Land-use costs varied both within and between labelling categories and ranged from 3 to 36m2/kgDW and had significantly different medians. Post-hoc Dunn’s analyses revealed that Organic systems had significantly greater land-use costs than RSPCA-assured, Red Tractor and “none”. These land-use costs were estimated using economic allocation and FeedPrint38 country-specific yields, but system rankings were relatively insensitive to alternative allocation methods and sources of feed ingredient yields. There were also significant differences in land-use costs by both breeding and finishing husbandry types, and post-hoc Dunn’s analyses found that outdoor-bred systems had significantly higher land-use costs than indoor-bred, and outdoor-finished than slatted and straw yard.

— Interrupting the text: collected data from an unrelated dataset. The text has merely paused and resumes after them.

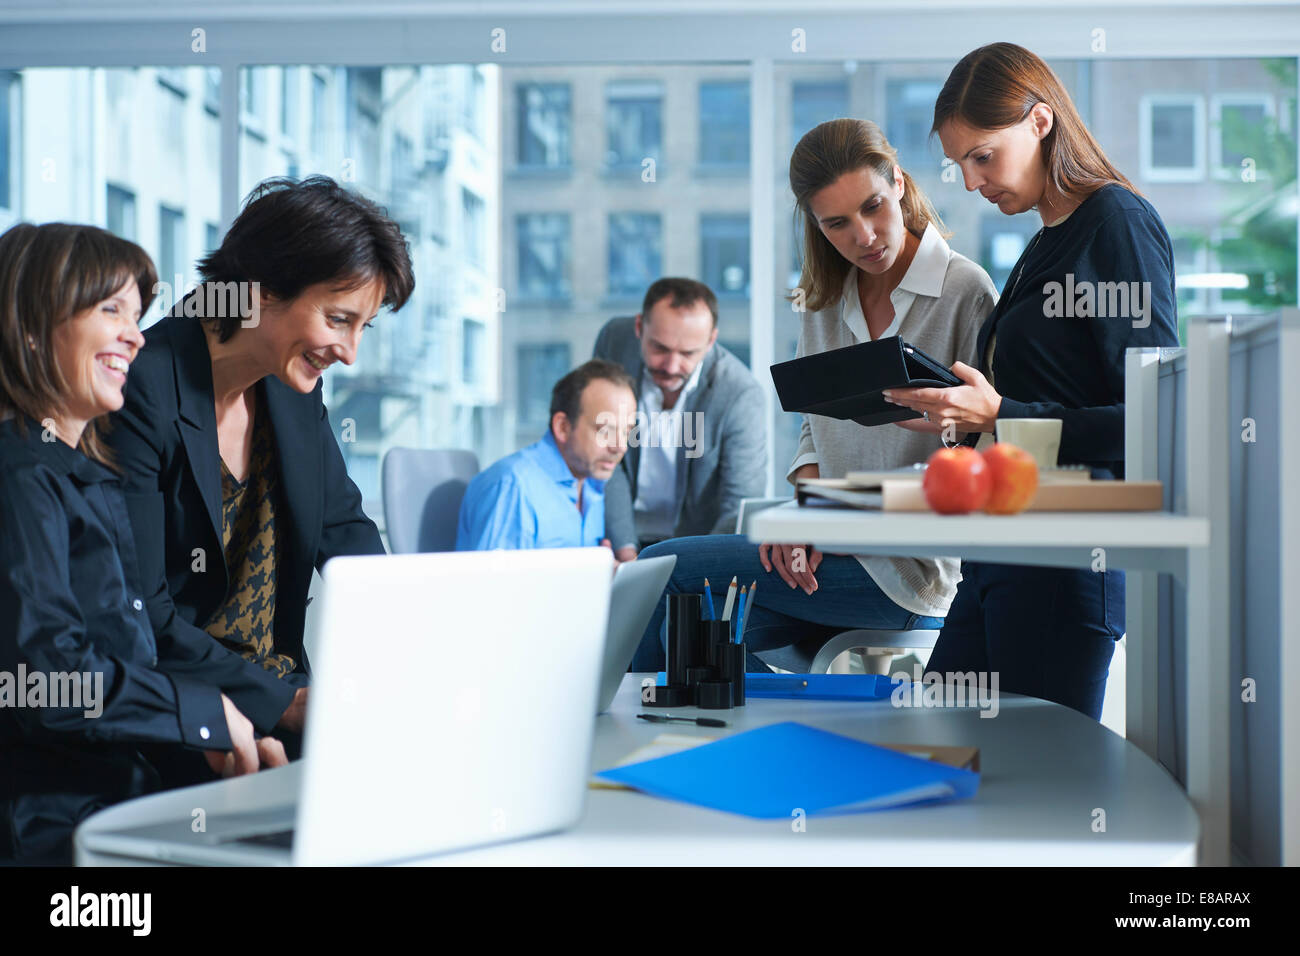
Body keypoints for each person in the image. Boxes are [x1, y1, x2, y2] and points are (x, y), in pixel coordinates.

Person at [632, 119, 996, 673]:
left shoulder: (965, 290)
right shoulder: (824, 300)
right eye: (837, 224)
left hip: (908, 568)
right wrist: (806, 510)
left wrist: (827, 518)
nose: (864, 237)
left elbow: (983, 451)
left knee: (658, 571)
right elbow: (814, 428)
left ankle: (616, 741)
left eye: (873, 206)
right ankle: (712, 751)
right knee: (697, 627)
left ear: (898, 182)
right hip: (831, 546)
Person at [885, 42, 1180, 720]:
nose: (969, 182)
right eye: (959, 164)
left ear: (1041, 122)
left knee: (1028, 794)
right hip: (1004, 549)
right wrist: (965, 419)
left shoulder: (1114, 224)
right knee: (946, 750)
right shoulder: (1046, 241)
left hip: (1066, 556)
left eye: (982, 156)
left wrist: (999, 414)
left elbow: (1153, 418)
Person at [105, 175, 414, 768]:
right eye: (338, 320)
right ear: (263, 291)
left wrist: (407, 645)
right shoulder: (142, 390)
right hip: (184, 714)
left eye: (363, 328)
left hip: (288, 703)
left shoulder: (294, 387)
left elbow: (345, 531)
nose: (350, 353)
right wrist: (289, 703)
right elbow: (141, 610)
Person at [0, 223, 285, 865]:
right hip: (57, 837)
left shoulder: (84, 475)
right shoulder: (19, 478)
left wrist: (209, 734)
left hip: (123, 801)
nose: (135, 333)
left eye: (137, 313)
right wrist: (198, 714)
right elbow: (44, 681)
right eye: (111, 310)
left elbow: (122, 667)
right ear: (30, 328)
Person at [592, 278, 767, 561]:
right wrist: (625, 550)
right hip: (618, 534)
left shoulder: (740, 394)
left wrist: (691, 572)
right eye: (660, 348)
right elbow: (607, 457)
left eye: (687, 353)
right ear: (639, 327)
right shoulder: (615, 342)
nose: (671, 366)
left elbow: (738, 504)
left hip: (696, 544)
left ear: (711, 341)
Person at [457, 360, 636, 551]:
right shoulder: (513, 486)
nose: (620, 447)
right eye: (605, 431)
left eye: (626, 432)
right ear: (563, 427)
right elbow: (494, 580)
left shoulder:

They did not find strong evidence of negative correlations between either total or category B AMU costs and land-use costs. No label types performed poorly in both aspects but many performed poorly in one. The best performing 50% of farms for both costs still included systems from several label or husbandry types. The 11 breed-to-finish systems in the lowest 50% of breed-to-finish systems for land-use and both AMU costs comprised eight Red Tractor systems (out of 61 in their sample), including three that were also RSPCA assured (out of 31), in addition to two (of four) “none” and one (of three) woodland systems, which was also free range (of 26); none of the six Organic systems fell in this best-performing set of farms. The high performance of this woodland system is dependent on this assumption; when land under tree cover is not excluded this system is no longer in the lowest 50% of systems for land-use cost. When classified by husbandry type, five of these 11 most promising systems were indoor-bred (out of 32 studied), four were outdoor-bred (out of 42 studied), and two (of two studied) were hybrid indoor-outdoor bred. Of these same 11, but by finishing system husbandry type, five were finished with slatted floors, five in straw yards and one was outdoor finished (out of 30, 16 and 26 studied, respectively). No label type was reliably associated with high performance in both domains.

The aims of this study were to collect empirical data from real-world farming systems and use them to characterise the association between land-use and AMU costs. They also aimed to identify systems that carried low costs in both domains, if they existed.